_Task description_. Copy out the entries exactly, from the first line to the last.

_Task inputs_.

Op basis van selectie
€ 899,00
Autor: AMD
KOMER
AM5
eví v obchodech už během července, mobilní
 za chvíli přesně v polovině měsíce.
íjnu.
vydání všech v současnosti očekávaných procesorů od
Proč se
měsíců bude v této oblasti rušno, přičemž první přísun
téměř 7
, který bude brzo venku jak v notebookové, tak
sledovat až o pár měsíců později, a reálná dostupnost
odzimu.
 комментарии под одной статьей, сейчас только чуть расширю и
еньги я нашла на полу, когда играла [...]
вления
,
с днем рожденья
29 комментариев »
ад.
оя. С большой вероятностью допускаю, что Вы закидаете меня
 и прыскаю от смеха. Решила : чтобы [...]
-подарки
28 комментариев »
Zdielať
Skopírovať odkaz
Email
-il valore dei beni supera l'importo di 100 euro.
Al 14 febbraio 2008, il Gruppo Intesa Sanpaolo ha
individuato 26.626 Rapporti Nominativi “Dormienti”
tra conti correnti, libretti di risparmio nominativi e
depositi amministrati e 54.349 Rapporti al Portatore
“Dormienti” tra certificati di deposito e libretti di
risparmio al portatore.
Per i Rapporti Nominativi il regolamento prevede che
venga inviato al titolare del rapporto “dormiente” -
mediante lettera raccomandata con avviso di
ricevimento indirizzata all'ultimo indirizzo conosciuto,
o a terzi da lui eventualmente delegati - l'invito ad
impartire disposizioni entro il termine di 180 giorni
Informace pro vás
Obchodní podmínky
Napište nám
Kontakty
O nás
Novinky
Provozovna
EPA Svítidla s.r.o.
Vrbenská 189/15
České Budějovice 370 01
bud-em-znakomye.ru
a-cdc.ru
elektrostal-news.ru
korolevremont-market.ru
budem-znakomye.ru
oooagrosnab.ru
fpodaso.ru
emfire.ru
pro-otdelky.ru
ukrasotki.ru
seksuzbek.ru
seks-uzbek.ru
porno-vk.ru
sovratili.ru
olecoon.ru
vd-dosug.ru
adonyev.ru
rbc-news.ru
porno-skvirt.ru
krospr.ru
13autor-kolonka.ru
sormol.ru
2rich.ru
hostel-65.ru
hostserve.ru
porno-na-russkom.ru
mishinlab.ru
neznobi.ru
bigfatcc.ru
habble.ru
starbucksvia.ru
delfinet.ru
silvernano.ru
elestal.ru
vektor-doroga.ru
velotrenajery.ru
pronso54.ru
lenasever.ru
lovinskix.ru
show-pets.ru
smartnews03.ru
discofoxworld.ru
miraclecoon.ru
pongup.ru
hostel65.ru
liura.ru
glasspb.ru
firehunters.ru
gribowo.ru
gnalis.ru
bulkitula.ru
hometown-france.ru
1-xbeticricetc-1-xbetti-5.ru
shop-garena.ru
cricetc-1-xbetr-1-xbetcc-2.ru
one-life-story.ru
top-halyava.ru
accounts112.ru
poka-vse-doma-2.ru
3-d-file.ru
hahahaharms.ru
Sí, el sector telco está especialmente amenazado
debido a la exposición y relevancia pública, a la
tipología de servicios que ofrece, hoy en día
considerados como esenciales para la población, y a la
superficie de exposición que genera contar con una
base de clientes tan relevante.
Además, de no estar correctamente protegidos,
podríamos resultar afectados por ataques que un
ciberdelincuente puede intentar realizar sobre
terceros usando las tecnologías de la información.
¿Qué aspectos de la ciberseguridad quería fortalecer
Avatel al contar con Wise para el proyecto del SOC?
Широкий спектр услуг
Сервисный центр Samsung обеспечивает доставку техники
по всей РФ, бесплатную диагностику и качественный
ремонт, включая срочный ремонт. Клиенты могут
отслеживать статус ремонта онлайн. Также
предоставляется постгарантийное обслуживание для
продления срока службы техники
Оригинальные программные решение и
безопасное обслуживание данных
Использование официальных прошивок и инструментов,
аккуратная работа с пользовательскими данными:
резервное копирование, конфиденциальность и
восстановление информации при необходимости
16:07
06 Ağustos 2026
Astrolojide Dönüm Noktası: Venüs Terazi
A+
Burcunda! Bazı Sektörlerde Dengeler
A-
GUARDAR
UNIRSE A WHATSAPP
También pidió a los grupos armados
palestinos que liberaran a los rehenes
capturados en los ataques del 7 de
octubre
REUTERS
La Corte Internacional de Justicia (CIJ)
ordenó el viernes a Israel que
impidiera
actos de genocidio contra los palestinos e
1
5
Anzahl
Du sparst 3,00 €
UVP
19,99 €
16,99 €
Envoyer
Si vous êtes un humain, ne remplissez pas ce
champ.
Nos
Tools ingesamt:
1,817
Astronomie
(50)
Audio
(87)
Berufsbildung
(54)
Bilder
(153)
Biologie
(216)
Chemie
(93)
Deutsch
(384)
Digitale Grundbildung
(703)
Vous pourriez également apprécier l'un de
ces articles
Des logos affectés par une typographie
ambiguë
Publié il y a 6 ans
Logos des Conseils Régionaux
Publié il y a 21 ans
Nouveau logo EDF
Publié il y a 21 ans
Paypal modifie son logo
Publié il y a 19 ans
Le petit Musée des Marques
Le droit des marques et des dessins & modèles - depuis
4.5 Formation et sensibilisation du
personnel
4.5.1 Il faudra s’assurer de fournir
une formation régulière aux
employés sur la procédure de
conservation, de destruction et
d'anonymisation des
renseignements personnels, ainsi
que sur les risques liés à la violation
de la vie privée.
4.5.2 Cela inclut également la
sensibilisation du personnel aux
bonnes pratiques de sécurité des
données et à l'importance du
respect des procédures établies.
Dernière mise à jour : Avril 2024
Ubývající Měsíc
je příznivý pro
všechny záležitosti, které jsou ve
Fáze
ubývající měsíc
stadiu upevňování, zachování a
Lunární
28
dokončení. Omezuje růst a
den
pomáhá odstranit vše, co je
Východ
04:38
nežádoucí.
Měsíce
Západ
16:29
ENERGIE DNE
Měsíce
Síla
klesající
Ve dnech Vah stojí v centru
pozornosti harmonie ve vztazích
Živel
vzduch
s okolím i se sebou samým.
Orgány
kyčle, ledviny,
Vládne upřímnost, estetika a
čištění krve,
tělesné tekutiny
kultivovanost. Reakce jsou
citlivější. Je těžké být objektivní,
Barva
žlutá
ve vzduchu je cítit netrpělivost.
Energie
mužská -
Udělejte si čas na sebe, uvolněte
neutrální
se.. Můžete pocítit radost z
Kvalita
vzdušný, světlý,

_Completed task_.
Op basis van selectie
€ 899,00
Autor: AMD
KOMER
AM5
eví v obchodech už během července, mobilní
 za chvíli přesně v polovině měsíce.
íjnu.
vydání všech v současnosti očekávaných procesorů od
Proč se
měsíců bude v této oblasti rušno, přičemž první přísun
téměř 7
, který bude brzo venku jak v notebookové, tak
sledovat až o pár měsíců později, a reálná dostupnost
odzimu.
 комментарии под одной статьей, сейчас только чуть расширю и
еньги я нашла на полу, когда играла [...]
вления
,
с днем рожденья
29 комментариев »
ад.
оя. С большой вероятностью допускаю, что Вы закидаете меня
 и прыскаю от смеха. Решила : чтобы [...]
-подарки
28 комментариев »
Zdielať
Skopírovať odkaz
Email
-il valore dei beni supera l'importo di 100 euro.
Al 14 febbraio 2008, il Gruppo Intesa Sanpaolo ha
individuato 26.626 Rapporti Nominativi “Dormienti”
tra conti correnti, libretti di risparmio nominativi e
depositi amministrati e 54.349 Rapporti al Portatore
“Dormienti” tra certificati di deposito e libretti di
risparmio al portatore.
Per i Rapporti Nominativi il regolamento prevede che
venga inviato al titolare del rapporto “dormiente” -
mediante lettera raccomandata con avviso di
ricevimento indirizzata all'ultimo indirizzo conosciuto,
o a terzi da lui eventualmente delegati - l'invito ad
impartire disposizioni entro il termine di 180 giorni
Informace pro vás
Obchodní podmínky
Napište nám
Kontakty
O nás
Novinky
Provozovna
EPA Svítidla s.r.o.
Vrbenská 189/15
České Budějovice 370 01
bud-em-znakomye.ru
a-cdc.ru
elektrostal-news.ru
korolevremont-market.ru
budem-znakomye.ru
oooagrosnab.ru
fpodaso.ru
emfire.ru
pro-otdelky.ru
ukrasotki.ru
seksuzbek.ru
seks-uzbek.ru
porno-vk.ru
sovratili.ru
olecoon.ru
vd-dosug.ru
adonyev.ru
rbc-news.ru
porno-skvirt.ru
krospr.ru
13autor-kolonka.ru
sormol.ru
2rich.ru
hostel-65.ru
hostserve.ru
porno-na-russkom.ru
mishinlab.ru
neznobi.ru
bigfatcc.ru
habble.ru
starbucksvia.ru
delfinet.ru
silvernano.ru
elestal.ru
vektor-doroga.ru
velotrenajery.ru
pronso54.ru
lenasever.ru
lovinskix.ru
show-pets.ru
smartnews03.ru
discofoxworld.ru
miraclecoon.ru
pongup.ru
hostel65.ru
liura.ru
glasspb.ru
firehunters.ru
gribowo.ru
gnalis.ru
bulkitula.ru
hometown-france.ru
1-xbeticricetc-1-xbetti-5.ru
shop-garena.ru
cricetc-1-xbetr-1-xbetcc-2.ru
one-life-story.ru
top-halyava.ru
accounts112.ru
poka-vse-doma-2.ru
3-d-file.ru
hahahaharms.ru
Sí, el sector telco está especialmente amenazado
debido a la exposición y relevancia pública, a la
tipología de servicios que ofrece, hoy en día
considerados como esenciales para la población, y a la
superficie de exposición que genera contar con una
base de clientes tan relevante.
Además, de no estar correctamente protegidos,
podríamos resultar afectados por ataques que un
ciberdelincuente puede intentar realizar sobre
terceros usando las tecnologías de la información.
¿Qué aspectos de la ciberseguridad quería fortalecer
Avatel al contar con Wise para el proyecto del SOC?
Широкий спектр услуг
Сервисный центр Samsung обеспечивает доставку техники
по всей РФ, бесплатную диагностику и качественный
ремонт, включая срочный ремонт. Клиенты могут
отслеживать статус ремонта онлайн. Также
предоставляется постгарантийное обслуживание для
продления срока службы техники
Оригинальные программные решение и
безопасное обслуживание данных
Использование официальных прошивок и инструментов,
аккуратная работа с пользовательскими данными:
резервное копирование, конфиденциальность и
восстановление информации при необходимости
16:07
06 Ağustos 2026
Astrolojide Dönüm Noktası: Venüs Terazi
A+
Burcunda! Bazı Sektörlerde Dengeler
A-
GUARDAR
UNIRSE A WHATSAPP
También pidió a los grupos armados
palestinos que liberaran a los rehenes
capturados en los ataques del 7 de
octubre
REUTERS
La Corte Internacional de Justicia (CIJ)
ordenó el viernes a Israel que
impidiera
actos de genocidio contra los palestinos e
1
5
Anzahl
Du sparst 3,00 €
UVP
19,99 €
16,99 €
Envoyer
Si vous êtes un humain, ne remplissez pas ce
champ.
Nos
Tools ingesamt:
1,817
Astronomie
(50)
Audio
(87)
Berufsbildung
(54)
Bilder
(153)
Biologie
(216)
Chemie
(93)
Deutsch
(384)
Digitale Grundbildung
(703)
Vous pourriez également apprécier l'un de
ces articles
Des logos affectés par une typographie
ambiguë
Publié il y a 6 ans
Logos des Conseils Régionaux
Publié il y a 21 ans
Nouveau logo EDF
Publié il y a 21 ans
Paypal modifie son logo
Publié il y a 19 ans
Le petit Musée des Marques
Le droit des marques et des dessins & modèles - depuis
4.5 Formation et sensibilisation du
personnel
4.5.1 Il faudra s’assurer de fournir
une formation régulière aux
employés sur la procédure de
conservation, de destruction et
d'anonymisation des
renseignements personnels, ainsi
que sur les risques liés à la violation
de la vie privée.
4.5.2 Cela inclut également la
sensibilisation du personnel aux
bonnes pratiques de sécurité des
données et à l'importance du
respect des procédures établies.
Dernière mise à jour : Avril 2024
Ubývající Měsíc
je příznivý pro
všechny záležitosti, které jsou ve
Fáze
ubývající měsíc
stadiu upevňování, zachování a
Lunární
28
dokončení. Omezuje růst a
den
pomáhá odstranit vše, co je
Východ
04:38
nežádoucí.
Měsíce
Západ
16:29
ENERGIE DNE
Měsíce
Síla
klesající
Ve dnech Vah stojí v centru
pozornosti harmonie ve vztazích
Živel
vzduch
s okolím i se sebou samým.
Orgány
kyčle, ledviny,
Vládne upřímnost, estetika a
čištění krve,
tělesné tekutiny
kultivovanost. Reakce jsou
citlivější. Je těžké být objektivní,
Barva
žlutá
ve vzduchu je cítit netrpělivost.
Energie
mužská -
Udělejte si čas na sebe, uvolněte
neutrální
se.. Můžete pocítit radost z
Kvalita
vzdušný, světlý,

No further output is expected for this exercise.